Amia is thought to have diverged from its sister genus, Cyclurus, during the Late Cretaceous. These two genera, their sister amiine Pseudoamiatus, and the marine vidalamiine Maliamia were the only amiids, and halecomorphs as a whole, to survive the Cretaceous-Paleogene extinction event.

Following the extinction event, Amia and Cyclurus survived in a refugium in western North America and experienced a rapid evolutionary radiation. The earliest fossil remains of Amia date to the Middle Paleocene, several million years after the K-Pg extinction. During this time period, some species of Amia evolved very large body sizes, most notably A. basiloides, which is one of the largest holosteans known to have existed. In contrast to the modern distribution of Amia, most of these fossils are from western North America.

Although Cyclurus dispersed to Europe and Asia shortly after the K-Pg extinction event, Amia largely remained in western North America until the very end of the Paleogene, when it dispersed west to Asia and east to eastern North America.

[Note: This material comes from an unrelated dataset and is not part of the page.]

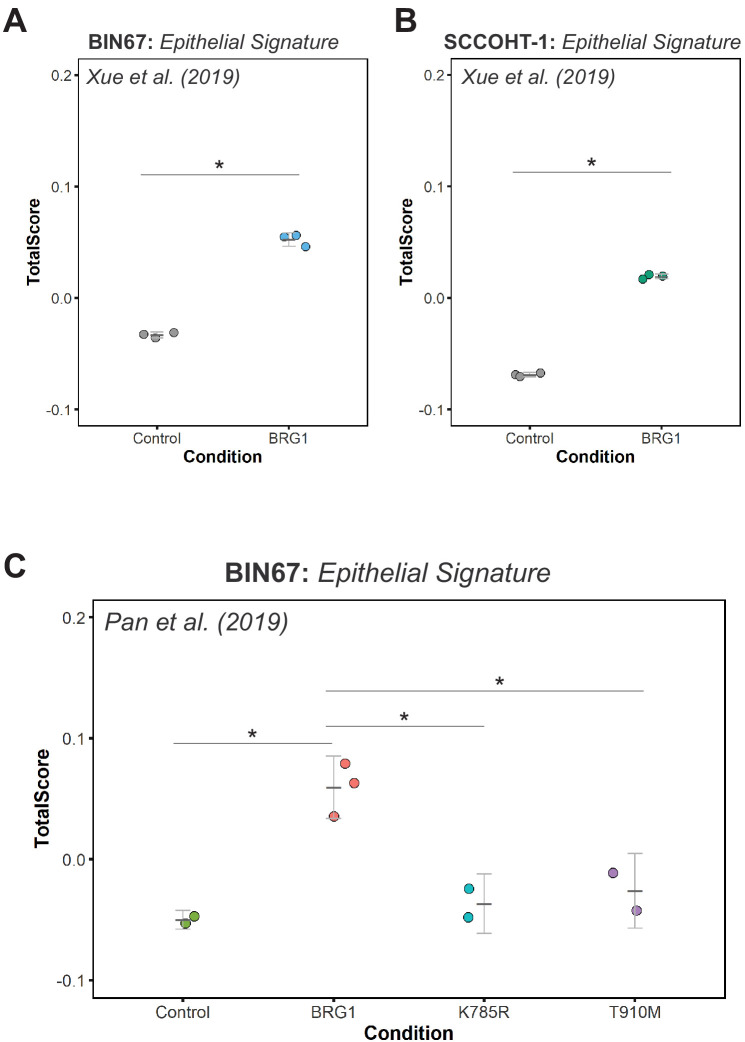
Epithelial signature scoring in previously published SCCOHT datasets.Scoring of epithelial signature in RNA-seq data using singscore for: (A) BIN67 +/- BRG1; Xue et al., 2019b, (*Welsh Two Sample t-test p-value=0.00028) (B) SCCOHT-1 +/- BRG1; Xue et al., 2019b, (*Welsh Two-Sample t-test p-value=4.367 e-07) and (C) BIN67 +/- BRG1/K785R/T910M; Pan et al., 2019 (Welsh Two-Sample t-test p-values: Control compared to wild-type BRG1 (p-value=0.0097)), BRG1 wildtype to K785R mutant (p-value=0.0162) and BRG1 wild-type to T910M mutant (p-value=0.0405).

Cyclurus went extinct during the Oligocene, leaving Amia as the only surviving amiid. At some point afterwards, Amia went extinct in western North America, and also went extinct in Asia during the Neogene, leaving only the eastern American populations, which have since undergone a small level of diversification.

===Species===
List of species.
- Amia calva Linnaeus 1766 (bowfin)
- Amia ocellicauda (eyespot bowfin)
- Amia basiloides Brownstein & Near, 2024 (middle Paleocene of Montana, USA)
- Amia godai Yabumoto & Grande, 2013 (Miocene of Japan)
- Amia hesperia Wilson, 1982 (Eocene Okanagan Highlands)
- ?Amia limosa Nessov, 1985 (Turonian of Uzbekistan)
- Amia pattersoni Grande & Bemis, 1998 (late Paleocene of Alberta, Canada)
- Amia scutata Cope 1875 (late Eocene of Colorado, USA)
The species 'Amia uintaensis' Leidy, 1873, which formerly contained several Amia specimens from western North America dating from the Late Cretaceous to the Eocene (including the holotype of A. basiloides), is considered a nomen vanum. Another large Paleocene amiid, Amia robusta' Smith & Radcliffe, 1911 from France, is known from non-diagnostic remains, and is thus considered a nomen dubium.

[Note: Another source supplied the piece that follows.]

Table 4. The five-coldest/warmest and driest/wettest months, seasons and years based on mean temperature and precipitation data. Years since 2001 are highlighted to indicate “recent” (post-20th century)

Possibly the oldest known species in the genus is Amia limosa from the Late Cretaceous-aged Bissekty Formation of Uzbekistan, for which it is the most abundant fossil fish. This species was considered a nomen dubium in a 1998 study, but a 2025 study retained it as a valid taxon, noting its distinguishing features from the related, concurrent Cyclurus fragosus of North America. It was also tentatively retained in Amia pending further research.

==== Phylogeny ====
Based on Brownstein & Near (2024):

===Genome evolution===
The bowfin genome contains an intact ParaHox gene cluster, similar to the bichir and to most other vertebrates. This is in contrast, however, with teleost fish, which have a fragmented ParaHox cluster, probably because of a whole genome duplication event in their lineage. The presence of an intact ParaHox gene cluster suggests that bowfin ancestors separated from other fish before the last common ancestor of all teleosts appeared. Bowfin are thus possibly a better model to study vertebrate genome organization than common teleost model organisms such as zebrafish.